Теперь туннель точно шел вверх, одновременно сужаясь, а потом каменные ступеньки привели к квадратному отверстию, прикрытому деревянной крышкой. И через её щели пробивался молочный дневной свет. Над ней был полуразваленный свод, а из него можно было вскарабкаться в огромный бетоннный зал, издырявленный так, что ветер гулял. А уж оттуда выбраться по битым камням на поверхность. Это был другой выход, не в подвал тети Наты.
Они осторожненько высунулись. Все вокруг было раскорёжено, будто тут черти плясали. Гнутые балки, сажа, обгорелый бетон… Это явно была развалка, причем не жилого дома. Магазин тут был, или что? Но что бы ни было – сюда случилось прямое попадание, дело ясное. Или наши взорвали, уходя, вот и открылся под зданием старый ход.
– Где же это мы?
Даже знакомую улицу можно не узнать, если выглядывать осторожненько из-за обваленной стены. Они не сразу догадались, что это Ришельевская. А потом поняли: вон же туда – к Дерибасовской, а туда – к вокзалу! Плохо, что место людное, патрули здесь шляются. А вообще – хорошо: выход есть.
Они не решились идти вниз, в катакомбы. Поверху все-таки было скорей добежать. А прохожих было немного на обледенелой, ветром продутой улице, и они благополучно вылезли, и пошли: им обоим было пока по дороге. Патрули у них документы не проверяли. Какие у детей паспорта? Поначалу ещё велено было проверять детские метрики, но давно уже бросили это дело. В советских метриках всё равно национальность не указана: как проверишь?

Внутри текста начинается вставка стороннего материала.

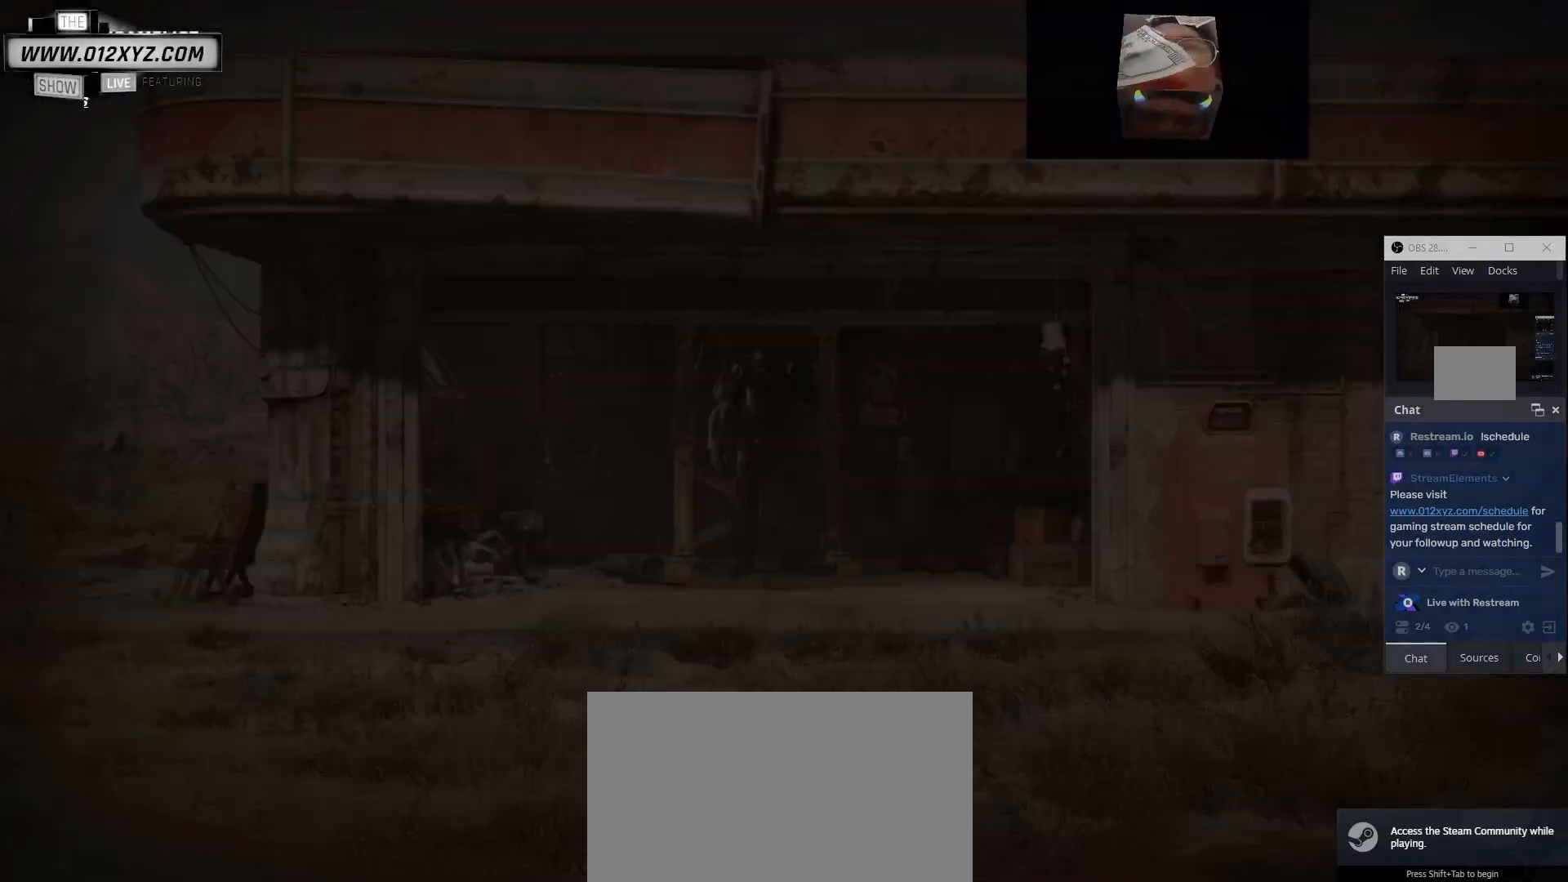
{"keys": [], "mouse": ["left"], "events": [[433, "mouse_left", "down"]]}
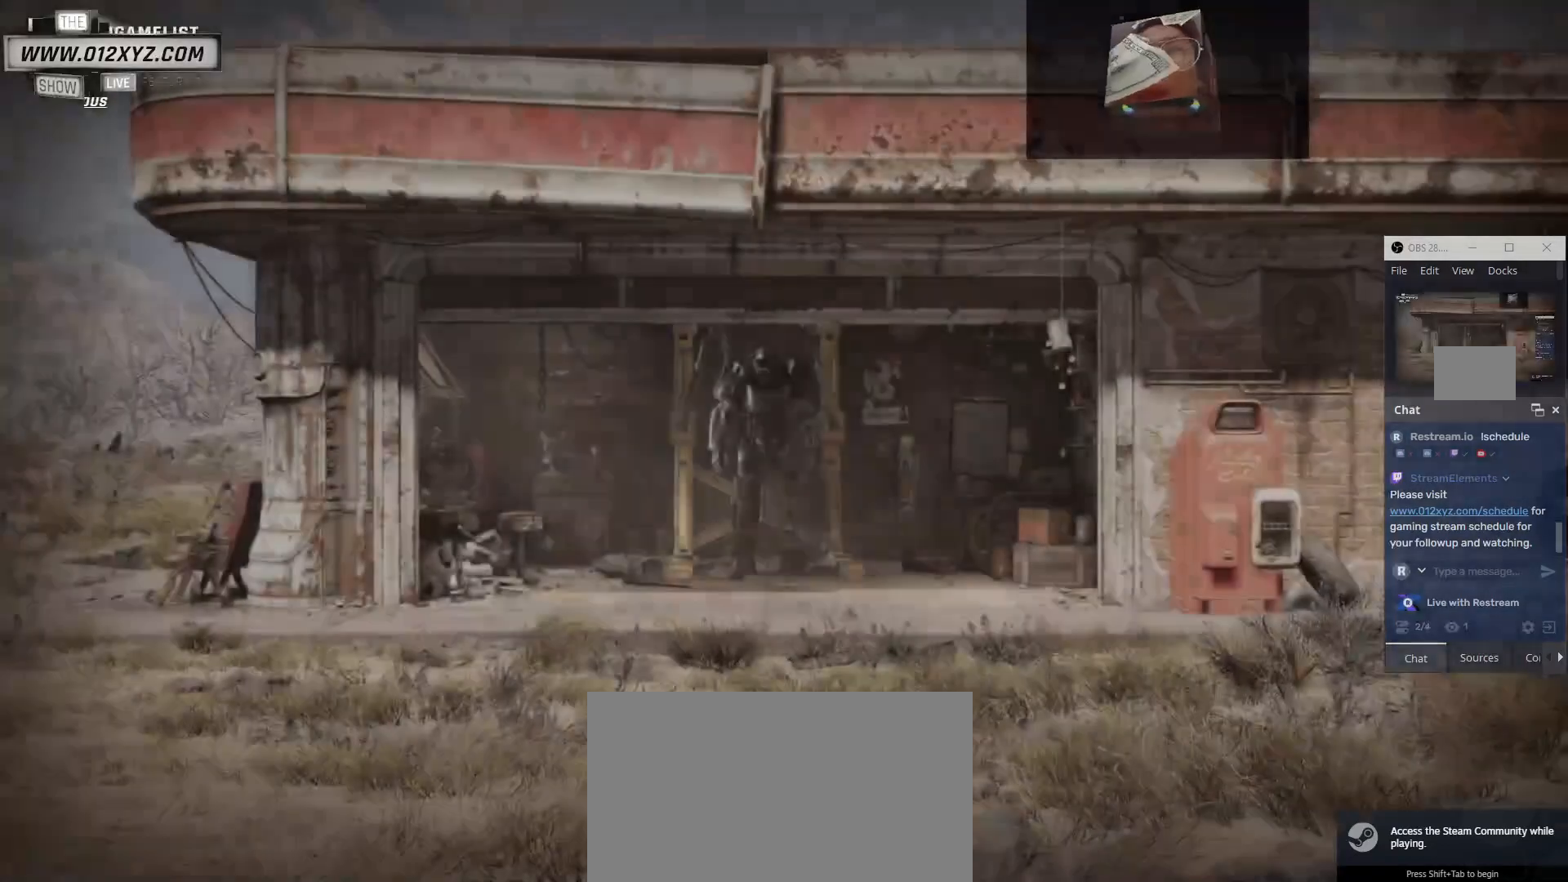
{"keys": [], "mouse": [], "events": [[33, "mouse_left", "up"]]}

А если б и могли проверить – криминала бы не обнаружили. Не евреи, да к тому же у обоих отцы реперессированы коммунистами. Нормальные мальчишки-газетчики. Продали газеты и идут себе. Один в ушанке, другой в кепке. Не возбраняется. Даже если один – переодетая девчонка. В чём только не ходит местное население в эту зиму. Пёс, правда, с ними здоровый. Но и собакам ходить по улицам префектура не запрещет. А для потехи пульнуть по нему охоты не возникало. Такой с первой пули не сдохнет. И со второй тоже. Такой и подыхая допрыгнет, и зубов не расцепит.
Полная раскрываемость преступлений, включая кражи, бывает только в книжках для младшего школьного возраста. В назидательных целях. Так что Алёша, в полном сознании, что его первая настоящая кража обошлась благополучно, и законы немедленного возмездия не про него писаны, сунул компас на место. Никого не было дома, и можно было сразу побежать успокоить тетю Мусю.
У неё даже сил сердиться уже не было, она только символически съездила Алёшу по затылку. Оба они не сомневались, что Гав найдет тот выход и во второй раз.